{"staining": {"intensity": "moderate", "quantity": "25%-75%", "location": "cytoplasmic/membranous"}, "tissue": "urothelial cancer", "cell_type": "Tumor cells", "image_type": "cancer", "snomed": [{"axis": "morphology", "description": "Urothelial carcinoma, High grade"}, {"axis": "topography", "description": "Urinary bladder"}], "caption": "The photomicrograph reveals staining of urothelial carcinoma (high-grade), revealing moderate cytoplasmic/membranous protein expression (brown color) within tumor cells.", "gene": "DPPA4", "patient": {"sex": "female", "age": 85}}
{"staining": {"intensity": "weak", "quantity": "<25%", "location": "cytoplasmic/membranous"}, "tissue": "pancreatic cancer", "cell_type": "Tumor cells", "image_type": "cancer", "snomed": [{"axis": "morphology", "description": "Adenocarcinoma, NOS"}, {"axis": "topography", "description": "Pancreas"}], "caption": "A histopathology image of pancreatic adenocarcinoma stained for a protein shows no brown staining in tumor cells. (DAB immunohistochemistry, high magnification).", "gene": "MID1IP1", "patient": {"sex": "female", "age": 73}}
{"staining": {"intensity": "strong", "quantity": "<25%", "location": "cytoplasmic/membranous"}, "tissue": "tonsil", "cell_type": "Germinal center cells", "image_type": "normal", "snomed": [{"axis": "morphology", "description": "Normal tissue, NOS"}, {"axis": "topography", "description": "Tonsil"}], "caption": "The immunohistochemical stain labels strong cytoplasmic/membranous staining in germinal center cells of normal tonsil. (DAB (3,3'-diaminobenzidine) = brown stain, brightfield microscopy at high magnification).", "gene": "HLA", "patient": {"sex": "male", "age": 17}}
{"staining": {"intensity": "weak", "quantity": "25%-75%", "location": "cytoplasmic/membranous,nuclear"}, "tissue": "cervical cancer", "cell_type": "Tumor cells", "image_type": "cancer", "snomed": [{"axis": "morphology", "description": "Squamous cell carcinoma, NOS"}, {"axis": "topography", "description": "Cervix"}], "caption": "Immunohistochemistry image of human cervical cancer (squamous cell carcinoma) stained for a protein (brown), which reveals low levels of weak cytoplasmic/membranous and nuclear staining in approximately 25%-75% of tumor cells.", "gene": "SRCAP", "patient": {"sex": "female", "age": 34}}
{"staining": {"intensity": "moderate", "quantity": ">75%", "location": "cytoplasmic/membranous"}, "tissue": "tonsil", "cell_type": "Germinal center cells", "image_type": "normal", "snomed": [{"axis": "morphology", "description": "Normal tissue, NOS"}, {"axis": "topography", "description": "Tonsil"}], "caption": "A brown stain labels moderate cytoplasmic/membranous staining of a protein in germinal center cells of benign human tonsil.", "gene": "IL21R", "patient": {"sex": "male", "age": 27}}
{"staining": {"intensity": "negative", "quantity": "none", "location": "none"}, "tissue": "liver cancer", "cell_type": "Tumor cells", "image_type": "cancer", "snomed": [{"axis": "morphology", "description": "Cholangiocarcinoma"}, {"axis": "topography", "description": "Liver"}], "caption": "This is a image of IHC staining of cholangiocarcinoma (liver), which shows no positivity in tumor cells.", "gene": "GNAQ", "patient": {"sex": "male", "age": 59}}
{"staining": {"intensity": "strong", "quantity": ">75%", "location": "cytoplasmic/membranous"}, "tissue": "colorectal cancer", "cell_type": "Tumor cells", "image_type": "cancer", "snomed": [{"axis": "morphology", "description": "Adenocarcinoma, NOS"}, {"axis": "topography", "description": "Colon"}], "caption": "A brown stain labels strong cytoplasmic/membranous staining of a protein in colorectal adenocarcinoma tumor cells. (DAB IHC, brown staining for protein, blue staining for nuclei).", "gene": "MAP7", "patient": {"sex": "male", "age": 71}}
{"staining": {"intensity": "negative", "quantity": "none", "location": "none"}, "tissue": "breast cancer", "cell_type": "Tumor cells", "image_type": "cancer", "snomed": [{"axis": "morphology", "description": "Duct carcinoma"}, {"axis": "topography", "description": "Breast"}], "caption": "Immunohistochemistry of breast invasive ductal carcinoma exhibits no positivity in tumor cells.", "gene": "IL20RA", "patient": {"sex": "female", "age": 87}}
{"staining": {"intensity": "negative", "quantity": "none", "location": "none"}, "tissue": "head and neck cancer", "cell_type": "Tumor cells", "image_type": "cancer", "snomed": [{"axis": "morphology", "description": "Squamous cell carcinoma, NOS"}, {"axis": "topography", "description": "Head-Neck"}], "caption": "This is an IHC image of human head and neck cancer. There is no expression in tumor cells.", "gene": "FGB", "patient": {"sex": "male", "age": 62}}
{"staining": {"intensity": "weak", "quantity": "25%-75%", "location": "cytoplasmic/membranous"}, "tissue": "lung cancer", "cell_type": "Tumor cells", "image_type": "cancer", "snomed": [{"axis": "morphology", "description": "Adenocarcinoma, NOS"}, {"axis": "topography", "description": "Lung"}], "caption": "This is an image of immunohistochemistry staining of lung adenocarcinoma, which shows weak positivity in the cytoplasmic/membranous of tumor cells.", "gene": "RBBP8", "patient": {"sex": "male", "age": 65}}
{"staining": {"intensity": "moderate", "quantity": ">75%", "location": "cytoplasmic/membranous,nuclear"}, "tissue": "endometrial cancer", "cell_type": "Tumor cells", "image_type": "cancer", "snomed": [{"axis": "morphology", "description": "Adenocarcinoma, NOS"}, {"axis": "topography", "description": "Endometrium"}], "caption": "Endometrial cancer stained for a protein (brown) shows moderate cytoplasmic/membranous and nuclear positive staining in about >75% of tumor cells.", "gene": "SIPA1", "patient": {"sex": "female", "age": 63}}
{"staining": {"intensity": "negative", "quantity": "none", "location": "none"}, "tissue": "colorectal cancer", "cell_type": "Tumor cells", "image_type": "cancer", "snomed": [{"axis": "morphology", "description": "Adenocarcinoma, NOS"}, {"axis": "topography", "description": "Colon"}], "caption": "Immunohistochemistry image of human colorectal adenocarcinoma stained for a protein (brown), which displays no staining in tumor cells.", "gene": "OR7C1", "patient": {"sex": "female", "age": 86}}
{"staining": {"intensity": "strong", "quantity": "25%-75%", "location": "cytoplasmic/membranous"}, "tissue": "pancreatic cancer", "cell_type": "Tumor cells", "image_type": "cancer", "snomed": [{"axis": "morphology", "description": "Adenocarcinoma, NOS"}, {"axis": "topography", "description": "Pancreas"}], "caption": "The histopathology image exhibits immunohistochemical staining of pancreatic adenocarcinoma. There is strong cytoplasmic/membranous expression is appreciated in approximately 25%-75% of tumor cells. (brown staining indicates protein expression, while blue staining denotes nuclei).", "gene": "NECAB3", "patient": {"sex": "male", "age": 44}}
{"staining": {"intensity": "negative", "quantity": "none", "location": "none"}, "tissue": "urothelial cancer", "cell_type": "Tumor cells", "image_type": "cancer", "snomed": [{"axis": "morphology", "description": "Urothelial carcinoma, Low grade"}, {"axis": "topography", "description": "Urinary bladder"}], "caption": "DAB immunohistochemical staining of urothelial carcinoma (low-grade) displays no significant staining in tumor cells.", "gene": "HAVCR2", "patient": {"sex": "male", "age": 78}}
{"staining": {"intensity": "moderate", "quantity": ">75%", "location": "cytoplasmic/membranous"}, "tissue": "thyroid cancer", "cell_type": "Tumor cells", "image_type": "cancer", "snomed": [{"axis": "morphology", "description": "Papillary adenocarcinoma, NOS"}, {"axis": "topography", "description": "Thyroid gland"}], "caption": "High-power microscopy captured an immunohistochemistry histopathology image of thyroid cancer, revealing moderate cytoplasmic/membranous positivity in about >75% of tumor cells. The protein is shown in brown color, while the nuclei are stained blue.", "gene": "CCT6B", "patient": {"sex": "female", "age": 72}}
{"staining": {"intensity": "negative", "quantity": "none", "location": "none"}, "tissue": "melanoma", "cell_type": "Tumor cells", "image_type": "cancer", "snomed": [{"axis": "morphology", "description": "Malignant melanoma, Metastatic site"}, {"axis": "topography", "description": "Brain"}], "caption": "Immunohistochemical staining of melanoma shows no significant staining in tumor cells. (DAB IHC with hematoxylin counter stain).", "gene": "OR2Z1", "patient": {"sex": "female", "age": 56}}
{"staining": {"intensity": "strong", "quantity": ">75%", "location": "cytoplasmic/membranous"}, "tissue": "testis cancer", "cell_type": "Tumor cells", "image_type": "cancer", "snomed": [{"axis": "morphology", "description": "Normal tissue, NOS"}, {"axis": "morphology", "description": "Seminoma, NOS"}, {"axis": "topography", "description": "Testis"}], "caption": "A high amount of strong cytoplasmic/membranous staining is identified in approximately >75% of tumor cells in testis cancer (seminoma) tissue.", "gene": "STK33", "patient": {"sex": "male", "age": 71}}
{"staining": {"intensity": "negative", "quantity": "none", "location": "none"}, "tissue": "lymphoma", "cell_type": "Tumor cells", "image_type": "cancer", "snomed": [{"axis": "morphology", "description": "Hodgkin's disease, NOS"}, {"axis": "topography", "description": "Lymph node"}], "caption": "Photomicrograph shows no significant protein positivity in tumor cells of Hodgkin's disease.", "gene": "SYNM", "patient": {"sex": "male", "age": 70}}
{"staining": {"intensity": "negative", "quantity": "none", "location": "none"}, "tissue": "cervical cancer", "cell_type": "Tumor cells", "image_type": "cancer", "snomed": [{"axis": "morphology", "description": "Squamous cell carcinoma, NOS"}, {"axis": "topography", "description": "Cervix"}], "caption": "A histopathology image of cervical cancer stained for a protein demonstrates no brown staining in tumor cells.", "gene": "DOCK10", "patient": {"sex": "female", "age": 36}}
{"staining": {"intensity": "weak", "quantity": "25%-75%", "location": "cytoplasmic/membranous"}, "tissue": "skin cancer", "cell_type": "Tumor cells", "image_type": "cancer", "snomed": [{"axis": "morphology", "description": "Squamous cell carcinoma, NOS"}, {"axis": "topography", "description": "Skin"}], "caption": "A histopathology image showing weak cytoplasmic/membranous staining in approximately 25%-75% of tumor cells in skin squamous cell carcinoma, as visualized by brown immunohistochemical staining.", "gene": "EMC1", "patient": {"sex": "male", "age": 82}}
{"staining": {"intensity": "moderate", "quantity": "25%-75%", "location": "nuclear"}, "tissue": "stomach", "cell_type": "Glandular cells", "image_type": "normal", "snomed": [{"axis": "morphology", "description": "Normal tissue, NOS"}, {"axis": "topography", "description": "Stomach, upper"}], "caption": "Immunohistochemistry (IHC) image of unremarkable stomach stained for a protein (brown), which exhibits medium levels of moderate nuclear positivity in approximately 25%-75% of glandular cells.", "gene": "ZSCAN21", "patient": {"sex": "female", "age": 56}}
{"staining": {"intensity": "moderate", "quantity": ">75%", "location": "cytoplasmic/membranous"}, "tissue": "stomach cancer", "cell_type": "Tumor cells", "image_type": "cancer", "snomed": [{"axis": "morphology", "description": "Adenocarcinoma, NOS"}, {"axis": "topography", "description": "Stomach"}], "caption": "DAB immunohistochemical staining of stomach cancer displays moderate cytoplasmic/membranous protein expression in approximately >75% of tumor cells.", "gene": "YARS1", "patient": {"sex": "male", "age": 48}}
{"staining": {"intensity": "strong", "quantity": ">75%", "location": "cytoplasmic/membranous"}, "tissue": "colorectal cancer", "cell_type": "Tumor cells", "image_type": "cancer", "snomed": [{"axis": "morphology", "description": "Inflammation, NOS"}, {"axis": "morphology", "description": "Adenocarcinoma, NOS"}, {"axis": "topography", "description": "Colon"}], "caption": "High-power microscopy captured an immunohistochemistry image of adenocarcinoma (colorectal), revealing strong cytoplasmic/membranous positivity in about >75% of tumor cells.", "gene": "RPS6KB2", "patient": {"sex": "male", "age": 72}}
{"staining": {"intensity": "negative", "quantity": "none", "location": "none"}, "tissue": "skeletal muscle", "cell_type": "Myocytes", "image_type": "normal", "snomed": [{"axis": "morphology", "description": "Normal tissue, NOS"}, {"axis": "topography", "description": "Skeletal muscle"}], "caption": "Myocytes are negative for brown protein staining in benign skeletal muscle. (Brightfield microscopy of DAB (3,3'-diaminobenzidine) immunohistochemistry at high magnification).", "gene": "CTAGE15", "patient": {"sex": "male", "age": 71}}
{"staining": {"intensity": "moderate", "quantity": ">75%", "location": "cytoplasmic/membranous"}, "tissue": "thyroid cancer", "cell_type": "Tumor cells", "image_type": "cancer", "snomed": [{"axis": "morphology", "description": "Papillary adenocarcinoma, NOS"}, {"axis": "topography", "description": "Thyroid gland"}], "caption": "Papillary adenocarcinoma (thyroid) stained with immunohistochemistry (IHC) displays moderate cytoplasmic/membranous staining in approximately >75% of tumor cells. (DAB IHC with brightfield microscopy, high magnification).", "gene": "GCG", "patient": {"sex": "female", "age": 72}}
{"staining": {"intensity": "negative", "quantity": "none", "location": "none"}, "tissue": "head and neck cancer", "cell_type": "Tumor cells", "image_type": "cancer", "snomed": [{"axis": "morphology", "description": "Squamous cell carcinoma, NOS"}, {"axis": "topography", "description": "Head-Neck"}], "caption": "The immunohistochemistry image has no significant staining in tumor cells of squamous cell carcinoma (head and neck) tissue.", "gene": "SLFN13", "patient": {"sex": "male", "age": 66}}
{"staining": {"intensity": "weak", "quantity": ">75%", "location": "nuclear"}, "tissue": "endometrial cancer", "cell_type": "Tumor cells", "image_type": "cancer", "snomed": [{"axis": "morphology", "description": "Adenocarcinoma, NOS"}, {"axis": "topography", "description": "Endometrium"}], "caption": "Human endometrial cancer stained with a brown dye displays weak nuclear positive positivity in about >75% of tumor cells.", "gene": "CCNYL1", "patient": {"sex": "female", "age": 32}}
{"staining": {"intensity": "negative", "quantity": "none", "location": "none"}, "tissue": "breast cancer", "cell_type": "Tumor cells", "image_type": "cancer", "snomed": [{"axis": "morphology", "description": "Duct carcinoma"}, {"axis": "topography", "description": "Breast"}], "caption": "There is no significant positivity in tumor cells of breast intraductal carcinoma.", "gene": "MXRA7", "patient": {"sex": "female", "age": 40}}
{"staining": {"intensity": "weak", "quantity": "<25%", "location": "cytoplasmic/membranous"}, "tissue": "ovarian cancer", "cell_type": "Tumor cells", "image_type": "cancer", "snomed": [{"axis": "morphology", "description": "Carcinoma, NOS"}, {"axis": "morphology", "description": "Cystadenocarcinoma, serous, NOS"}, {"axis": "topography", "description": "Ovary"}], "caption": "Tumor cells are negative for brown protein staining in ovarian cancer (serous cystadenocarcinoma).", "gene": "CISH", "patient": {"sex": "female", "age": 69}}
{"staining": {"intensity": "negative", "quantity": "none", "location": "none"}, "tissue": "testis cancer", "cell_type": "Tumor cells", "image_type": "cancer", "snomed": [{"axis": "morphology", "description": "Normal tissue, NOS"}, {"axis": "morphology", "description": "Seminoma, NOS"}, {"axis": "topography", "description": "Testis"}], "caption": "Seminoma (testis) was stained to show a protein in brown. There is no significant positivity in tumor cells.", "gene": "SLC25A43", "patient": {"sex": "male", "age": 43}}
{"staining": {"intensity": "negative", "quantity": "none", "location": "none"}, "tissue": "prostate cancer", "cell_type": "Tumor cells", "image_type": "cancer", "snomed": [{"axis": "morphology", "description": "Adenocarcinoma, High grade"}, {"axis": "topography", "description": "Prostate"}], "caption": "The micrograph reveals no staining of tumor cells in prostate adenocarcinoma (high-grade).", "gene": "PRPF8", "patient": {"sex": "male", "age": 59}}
============
Exercise brief =>
Above are the records; from them, give again exactly the lines from the one containing "an IHC image" through the one containing "protein (brown) shows", both included.

Answer to this task =>
{"staining": {"intensity": "negative", "quantity": "none", "location": "none"}, "tissue": "head and neck cancer", "cell_type": "Tumor cells", "image_type": "cancer", "snomed": [{"axis": "morphology", "description": "Squamous cell carcinoma, NOS"}, {"axis": "topography", "description": "Head-Neck"}], "caption": "This is an IHC image of human head and neck cancer. There is no expression in tumor cells.", "gene": "FGB", "patient": {"sex": "male", "age": 62}}
{"staining": {"intensity": "weak", "quantity": "25%-75%", "location": "cytoplasmic/membranous"}, "tissue": "lung cancer", "cell_type": "Tumor cells", "image_type": "cancer", "snomed": [{"axis": "morphology", "description": "Adenocarcinoma, NOS"}, {"axis": "topography", "description": "Lung"}], "caption": "This is an image of immunohistochemistry staining of lung adenocarcinoma, which shows weak positivity in the cytoplasmic/membranous of tumor cells.", "gene": "RBBP8", "patient": {"sex": "male", "age": 65}}
{"staining": {"intensity": "moderate", "quantity": ">75%", "location": "cytoplasmic/membranous,nuclear"}, "tissue": "endometrial cancer", "cell_type": "Tumor cells", "image_type": "cancer", "snomed": [{"axis": "morphology", "description": "Adenocarcinoma, NOS"}, {"axis": "topography", "description": "Endometrium"}], "caption": "Endometrial cancer stained for a protein (brown) shows moderate cytoplasmic/membranous and nuclear positive staining in about >75% of tumor cells.", "gene": "SIPA1", "patient": {"sex": "female", "age": 63}}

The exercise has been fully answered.